TEXT FOR ANALYSIS
And now, and today, when looking back at these three years, I wished I hadn't wasted them stuck in a degree I don't want in a uni I don't like. I wish I knew four years ago what I had wanted, I could've had my job by now. But then I look back and I didn't know what I wanted when I was 18. And I needed to go through those years here, to finally know that this is where I wanted to be. I needed to fail those subjects and back me into that corner of psych, the corner that I thought was dark and useless. I've found a door in that dark corner, and its slowly lead me here. I know if I did first year psych the other way around, I wouldn't have the passion for it that I have now. I wouldn't have continued on with it and I wouldn't have been sitting in that third year lecture with the ex-counsellor lecturer with his stories and knowledge, experience and his anecdotes. And even the things in my personal life, the problems and issues I have with myself and with my relationships all pushed me to study harder and pay more attention in class, and in a way I see myself counselling because I feel like I can't help the people in my life, and most of all, I can't counsel myself. So all these things, the timing, the experience, the knowledge, my personal life and this sudden urge I had to find something more in my life and allowed me to find and accept and want this.

I didn't write this to brag how great my life is. Because I didn't, and its not. I wrote it because its important. A reminder to myself that no matter how bad things get, there's a reason for it, and its good. Just be patient. Just keep pushing and fighting and persisting. And a way of showing (hopefully) everyone else that things get better. There is a reason for why bad things happen, why I never got into the Med Sci degree, why I failed those subjects, why I got stuck doing 2nd sem psych instead of the first... Its all for a reason.

MATERIAL PROVIDED
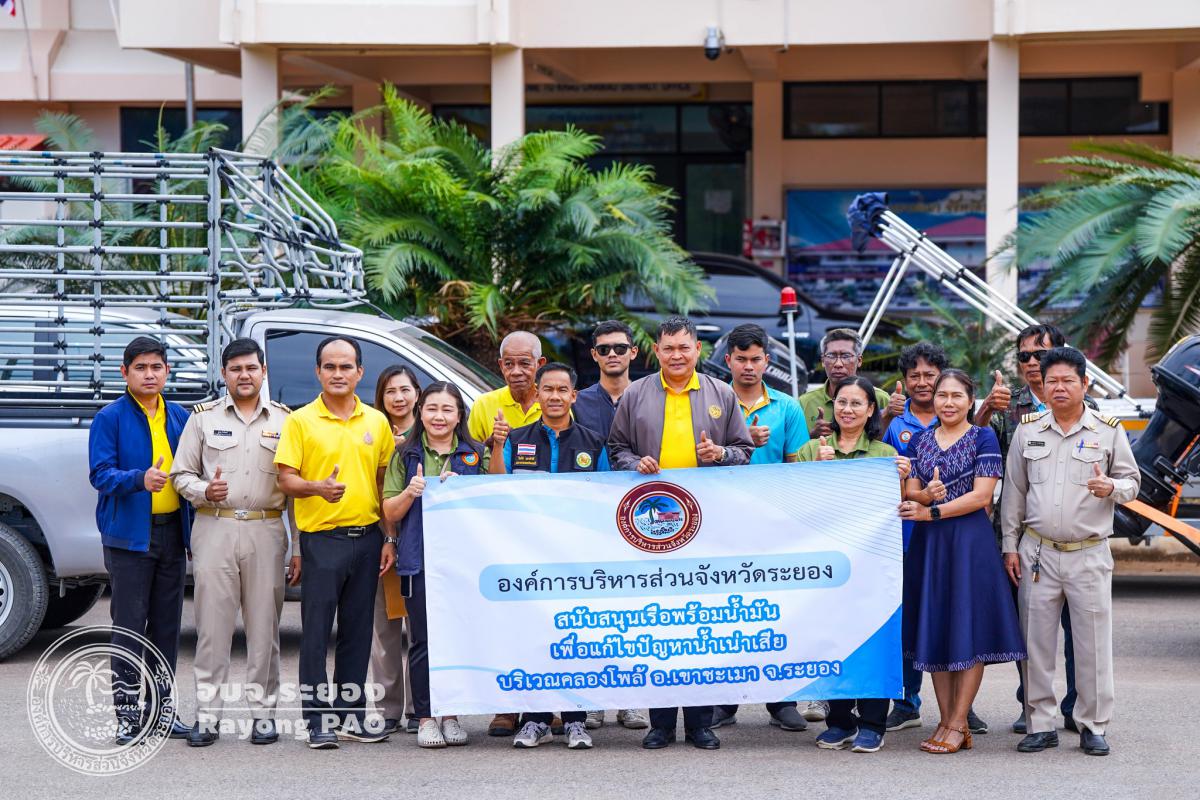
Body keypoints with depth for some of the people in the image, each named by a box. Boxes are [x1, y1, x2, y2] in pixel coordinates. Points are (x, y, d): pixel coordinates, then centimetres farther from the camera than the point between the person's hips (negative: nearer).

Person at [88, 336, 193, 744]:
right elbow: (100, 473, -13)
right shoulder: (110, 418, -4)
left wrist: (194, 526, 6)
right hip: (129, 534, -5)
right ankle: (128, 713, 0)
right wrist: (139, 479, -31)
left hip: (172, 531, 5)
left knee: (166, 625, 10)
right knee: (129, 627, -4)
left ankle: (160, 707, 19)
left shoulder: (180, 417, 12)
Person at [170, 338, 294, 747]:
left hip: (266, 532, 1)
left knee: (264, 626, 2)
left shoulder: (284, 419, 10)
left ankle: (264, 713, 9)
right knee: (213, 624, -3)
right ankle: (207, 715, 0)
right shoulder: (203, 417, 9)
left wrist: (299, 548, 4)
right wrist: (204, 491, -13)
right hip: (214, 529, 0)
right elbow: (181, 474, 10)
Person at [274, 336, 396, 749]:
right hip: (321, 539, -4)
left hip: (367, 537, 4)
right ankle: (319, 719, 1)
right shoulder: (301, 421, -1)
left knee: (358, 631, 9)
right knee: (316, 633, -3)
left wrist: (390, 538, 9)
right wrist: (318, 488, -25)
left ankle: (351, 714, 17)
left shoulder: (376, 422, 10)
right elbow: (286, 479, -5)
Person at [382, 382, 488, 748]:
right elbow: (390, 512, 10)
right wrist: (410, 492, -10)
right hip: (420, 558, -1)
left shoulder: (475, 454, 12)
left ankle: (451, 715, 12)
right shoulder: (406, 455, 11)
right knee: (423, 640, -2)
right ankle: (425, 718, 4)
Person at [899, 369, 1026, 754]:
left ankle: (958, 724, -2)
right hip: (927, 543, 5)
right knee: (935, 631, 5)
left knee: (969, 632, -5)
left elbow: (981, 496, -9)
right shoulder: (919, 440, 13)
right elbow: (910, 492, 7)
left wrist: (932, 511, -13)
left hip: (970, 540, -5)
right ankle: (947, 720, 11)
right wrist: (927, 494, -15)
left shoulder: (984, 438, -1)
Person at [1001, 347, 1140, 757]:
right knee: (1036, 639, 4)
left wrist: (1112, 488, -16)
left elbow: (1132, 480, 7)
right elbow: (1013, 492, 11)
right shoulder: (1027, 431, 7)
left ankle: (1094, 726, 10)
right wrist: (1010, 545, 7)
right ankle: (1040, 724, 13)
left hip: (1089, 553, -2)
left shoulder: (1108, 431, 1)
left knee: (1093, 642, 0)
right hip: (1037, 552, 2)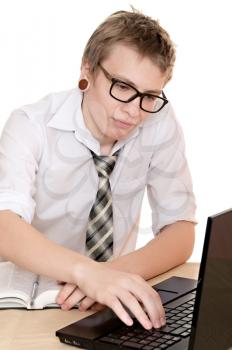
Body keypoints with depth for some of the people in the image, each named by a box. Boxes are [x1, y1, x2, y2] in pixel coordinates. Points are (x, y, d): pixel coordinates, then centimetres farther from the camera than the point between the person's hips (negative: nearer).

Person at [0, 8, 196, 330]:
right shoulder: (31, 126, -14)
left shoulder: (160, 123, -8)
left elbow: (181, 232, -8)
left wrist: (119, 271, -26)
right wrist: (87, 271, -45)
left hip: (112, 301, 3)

THE PROBLEM
Rewrite the part of the reflection on studying psychology starting at "I didn't write" and ending at "for a reason.", with "patient" changed to "calm".

TASK OUTPUT
I didn't write this to brag how great my life is. Because I didn't, and its not. I wrote it because its important. A reminder to myself that no matter how bad things get, there's a reason for it, and its good. Just be calm. Just keep pushing and fighting and persisting. And a way of showing (hopefully) everyone else that things get better. There is a reason for why bad things happen, why I never got into the Med Sci degree, why I failed those subjects, why I got stuck doing 2nd sem psych instead of the first... Its all for a reason.